[Problems and tasks]
1) In the text about Our Lady Star of the Sea Catholic Church, what explanation does it give for Msgr. Michael Wilson becoming pastor in 2011?
2) According to the text about Our Lady Star of the Sea Catholic Church, in what year was the parish established?
3) Extend the text about Our Lady Star of the Sea Catholic Church, picking up after its final sentence.

[Text block]
• • • • •

Our Lady Star of the Sea Catholic Church, built in 1927 in a mixed Art Deco and late Gothic Revival architectural style,
is an historic Roman Catholic church located at 14400 Solomon's Island Road, South in Solomons, Calvert County, Maryland. Established in 1888, the parish is the oldest Catholic parish in Calvert County and its 1927 church building is the oldest Catholic church building in the county. It is part of the Roman Catholic Archdiocese of Washington. The Rev. Richard Gardiner served as pastor until 2011.

== Monsignor Michael Wilson ==
In 2011 Msgr. Michael Wilson became the new pastor upon the retirement of Rev. Richard Gardiner. He also served as pastor at Immaculate Heart of Mary Church, a small Catholic church in St. Mary's County, Maryland.
Msgr. Wilson retired in 2019.

• • • • •

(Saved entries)
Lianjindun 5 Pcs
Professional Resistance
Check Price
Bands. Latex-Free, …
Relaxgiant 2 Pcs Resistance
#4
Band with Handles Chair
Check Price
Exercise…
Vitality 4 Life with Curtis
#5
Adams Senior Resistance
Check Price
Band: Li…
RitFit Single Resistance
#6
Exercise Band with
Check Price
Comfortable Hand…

• • • • •

[Results of the tasks]
1) Msgr. Michael Wilson became the new pastor in 2011 because Rev. Richard Gardiner, who had served as pastor until then, retired.

2) 1888

3)
== Father Kenneth J. Gill ==
Effective 10 July 2019, Father Kenneth J. Gill was appointed as the pastor of the church by Washington Archbishop Wilton Gregory.

== Father Robert F Kilner ==
Fr. Robert (Bob) Kilner was appointed as Administrator of Our Lady Star of the Sea by Cardinal Wilton Gregory. His first day serving the parish was July 6, 2022. Fr. Kilner is the youngest priest to serve as pastor in the history of the parish.

== School ==
The Parish supports a school, Our Lady Star of the Sea School. A Catholic, co-educational school that educates children from Pre-Kindergarten through Eighth Grade.